Dans son édito de ce mercredi 23 février, Eugénie Bastié, journaliste au Figaro, se penche sur l'impact de la crise ukrainienne dans l'élection présidentielle française.
Depuis 48h, l’opposition tire à boulets rouges sur le président de la République, coupable d’avoir fanfaronné trop vite sur l’éventualité d’un sommet entre Poutine et Biden qui permettrait la désescalade en Ukraine. Emmanuel Macron a-t-il échoué ? En tout cas il n’a pas réussi, malgré tous ses efforts à incarner la possibilité d’une voix de paix, donnant l’impression de s’être fait rouler le tsar.
Après la crise des sous-marins en Australie, le retrait du Mali, voilà un nouveau camouflet pour le président hyperactif qui aurait aimé accrocher à son tableau de chasse la médaille d’une victoire diplomatique. Est-ce vraiment de sa faute, ou les effets d’un déclassement structurel de la France dont la voix n’est plus respectée sur la scène internationale ? Le président de la République peut faire valoir cet argument : les autres candidats à la présidentielle auraient-ils fait mieux ?
Dans un contexte de crise, qui est plus est militaire, la prime va souvent au sortant plutôt qu’à l’incertitude d’une candidature populiste risquant de renverser la table. En occupant le terrain sur le sujet régalien par excellence qu’est la diplomatie, la crise ukrainienne est un ballon d’hélium de plus pour Emmanuel Macron qui prend toujours plus de hauteur par rapport à ses concurrents.
La relation à Poutine, un sujet de campagne
Ce qui caractérise la France, par rapport à d’autres pays européens, c’est que le rapport à la Russie est un clivage qui traverse la droite et la gauche. A droite, toute une partie des nationalistes plaident l’indulgence pour Poutine, voyant dans l’autocrate russe un modèle de dirigeant autoritaire suivant les intérêts de son pays, en dépit de l’état de droit.
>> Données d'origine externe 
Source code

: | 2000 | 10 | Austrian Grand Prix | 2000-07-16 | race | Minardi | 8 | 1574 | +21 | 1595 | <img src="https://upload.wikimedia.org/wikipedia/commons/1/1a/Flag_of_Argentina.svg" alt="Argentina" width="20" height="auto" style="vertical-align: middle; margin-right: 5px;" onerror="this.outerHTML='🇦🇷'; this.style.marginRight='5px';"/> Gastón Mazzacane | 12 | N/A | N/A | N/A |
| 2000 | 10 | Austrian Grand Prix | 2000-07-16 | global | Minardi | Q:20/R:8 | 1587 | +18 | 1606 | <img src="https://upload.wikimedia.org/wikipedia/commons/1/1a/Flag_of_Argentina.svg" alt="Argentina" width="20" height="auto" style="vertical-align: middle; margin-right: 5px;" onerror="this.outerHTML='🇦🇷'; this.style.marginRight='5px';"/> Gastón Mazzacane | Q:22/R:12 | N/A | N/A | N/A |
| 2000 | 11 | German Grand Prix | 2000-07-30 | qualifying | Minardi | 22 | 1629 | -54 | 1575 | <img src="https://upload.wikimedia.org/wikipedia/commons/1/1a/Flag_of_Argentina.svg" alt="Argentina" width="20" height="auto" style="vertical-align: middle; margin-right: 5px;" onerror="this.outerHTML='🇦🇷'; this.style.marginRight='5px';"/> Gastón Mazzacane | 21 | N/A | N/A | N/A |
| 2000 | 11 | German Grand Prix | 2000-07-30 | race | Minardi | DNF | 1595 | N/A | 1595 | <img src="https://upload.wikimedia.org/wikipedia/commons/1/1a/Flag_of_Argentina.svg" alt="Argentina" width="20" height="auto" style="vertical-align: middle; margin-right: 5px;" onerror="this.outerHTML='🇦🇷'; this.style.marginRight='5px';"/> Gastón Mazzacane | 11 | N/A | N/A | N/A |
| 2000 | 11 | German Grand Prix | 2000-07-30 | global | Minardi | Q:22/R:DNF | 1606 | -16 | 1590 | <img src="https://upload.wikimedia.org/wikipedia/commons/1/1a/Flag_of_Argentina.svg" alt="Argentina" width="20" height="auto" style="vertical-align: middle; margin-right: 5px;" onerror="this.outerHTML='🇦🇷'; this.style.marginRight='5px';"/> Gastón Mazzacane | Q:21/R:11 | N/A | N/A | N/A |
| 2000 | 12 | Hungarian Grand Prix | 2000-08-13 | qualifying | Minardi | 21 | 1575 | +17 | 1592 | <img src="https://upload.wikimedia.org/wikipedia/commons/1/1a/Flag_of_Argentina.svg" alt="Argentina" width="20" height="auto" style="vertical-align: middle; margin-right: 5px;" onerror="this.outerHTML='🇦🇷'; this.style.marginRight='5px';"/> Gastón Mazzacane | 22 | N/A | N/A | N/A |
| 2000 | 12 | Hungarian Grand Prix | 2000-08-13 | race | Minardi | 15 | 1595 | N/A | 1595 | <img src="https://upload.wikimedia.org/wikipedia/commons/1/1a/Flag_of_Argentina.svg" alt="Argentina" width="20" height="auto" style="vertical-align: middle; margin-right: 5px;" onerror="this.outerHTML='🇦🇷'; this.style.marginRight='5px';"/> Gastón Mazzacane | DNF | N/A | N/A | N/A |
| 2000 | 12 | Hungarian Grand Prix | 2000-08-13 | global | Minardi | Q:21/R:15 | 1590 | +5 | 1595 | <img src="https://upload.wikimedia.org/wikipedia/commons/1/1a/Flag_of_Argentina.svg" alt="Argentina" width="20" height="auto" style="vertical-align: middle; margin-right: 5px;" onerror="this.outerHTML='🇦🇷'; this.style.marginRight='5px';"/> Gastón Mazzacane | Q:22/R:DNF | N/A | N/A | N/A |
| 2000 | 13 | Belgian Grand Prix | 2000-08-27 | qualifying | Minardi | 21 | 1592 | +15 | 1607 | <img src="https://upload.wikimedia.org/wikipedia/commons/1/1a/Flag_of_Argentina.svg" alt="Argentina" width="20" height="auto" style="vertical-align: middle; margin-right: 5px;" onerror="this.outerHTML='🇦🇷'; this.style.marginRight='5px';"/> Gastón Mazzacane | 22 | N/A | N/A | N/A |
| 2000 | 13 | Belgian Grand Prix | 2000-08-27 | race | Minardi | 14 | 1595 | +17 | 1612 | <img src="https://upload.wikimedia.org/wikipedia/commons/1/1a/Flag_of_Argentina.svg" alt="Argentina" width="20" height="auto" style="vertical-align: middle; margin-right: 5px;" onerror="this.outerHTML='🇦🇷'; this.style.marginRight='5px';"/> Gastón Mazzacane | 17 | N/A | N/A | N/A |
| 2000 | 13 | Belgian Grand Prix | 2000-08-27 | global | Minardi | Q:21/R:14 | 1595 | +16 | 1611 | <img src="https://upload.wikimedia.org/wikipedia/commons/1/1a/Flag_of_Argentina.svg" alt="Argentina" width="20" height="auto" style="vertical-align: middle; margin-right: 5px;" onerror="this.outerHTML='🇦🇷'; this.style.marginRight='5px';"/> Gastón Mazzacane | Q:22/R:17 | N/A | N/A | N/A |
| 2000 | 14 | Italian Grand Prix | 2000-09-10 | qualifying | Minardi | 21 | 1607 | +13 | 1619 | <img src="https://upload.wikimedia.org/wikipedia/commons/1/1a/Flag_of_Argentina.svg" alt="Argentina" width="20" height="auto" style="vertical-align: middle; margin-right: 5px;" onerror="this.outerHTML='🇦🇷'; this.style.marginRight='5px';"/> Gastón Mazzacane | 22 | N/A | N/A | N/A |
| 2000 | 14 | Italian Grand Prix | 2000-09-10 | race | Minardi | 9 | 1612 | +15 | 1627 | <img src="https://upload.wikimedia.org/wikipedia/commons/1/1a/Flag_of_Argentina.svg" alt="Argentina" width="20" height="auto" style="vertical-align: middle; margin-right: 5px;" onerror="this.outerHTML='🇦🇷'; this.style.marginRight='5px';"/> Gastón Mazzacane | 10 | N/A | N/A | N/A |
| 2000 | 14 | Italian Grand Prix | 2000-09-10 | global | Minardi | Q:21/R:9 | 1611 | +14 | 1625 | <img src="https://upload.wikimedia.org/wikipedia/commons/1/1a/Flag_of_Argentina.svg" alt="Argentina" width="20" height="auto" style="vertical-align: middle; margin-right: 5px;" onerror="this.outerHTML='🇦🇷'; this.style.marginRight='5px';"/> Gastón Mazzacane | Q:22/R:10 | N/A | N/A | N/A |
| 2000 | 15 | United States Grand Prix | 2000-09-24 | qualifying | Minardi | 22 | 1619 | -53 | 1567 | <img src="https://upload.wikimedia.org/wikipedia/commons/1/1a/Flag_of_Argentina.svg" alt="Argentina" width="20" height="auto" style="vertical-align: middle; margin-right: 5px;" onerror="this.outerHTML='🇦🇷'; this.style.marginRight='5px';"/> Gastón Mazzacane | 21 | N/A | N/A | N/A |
A noter cependant que Marine Le Pen semble avoir adouci sa position, jugeant «regrettable» l’action de Poutine, ce qui change de son discours très pro russe de 2017.
La majorité, elle, tente de retourner le souverainisme contre ses tenants, affirmant que les positions de Zemmour et Le Pen seraient «anti-patriotes» et munichoises. «Il y a des gens qui préfèrent l’argent à leur pays», a même osé le secrétaire d’Etat Clément Beaune en évoquant François Fillon, se faisant d’ailleurs désavouer par Macron. Drôle d’argument, comme si il n’y avait aucun débat possible en matière de relations internationales et que c’était la France qui était directement attaquée.
A gauche, une ligne de fracture sépare la gauche antiatlantiste de Mélenchon des autres candidats résolument anti Poutine. Le candidat de la France insoumise, tout en condamnant la responsabilité russe dans l’escalade, a affirmé que celle-ci était la conséquence de la volonté etatsunienne d’élargir l’OTAN. Pas sûr que cette position le serve dans la perspective du vote utile de rassembleur de la gauche qu’il tentait d’endosser ces derniers jours.
Alors que la figure de Poutine est un repoussoir pour une majorité écrasante de Français, l’instrumentalisation de la crise ukrainienne jouera sans doute important dans les jours qui viennent.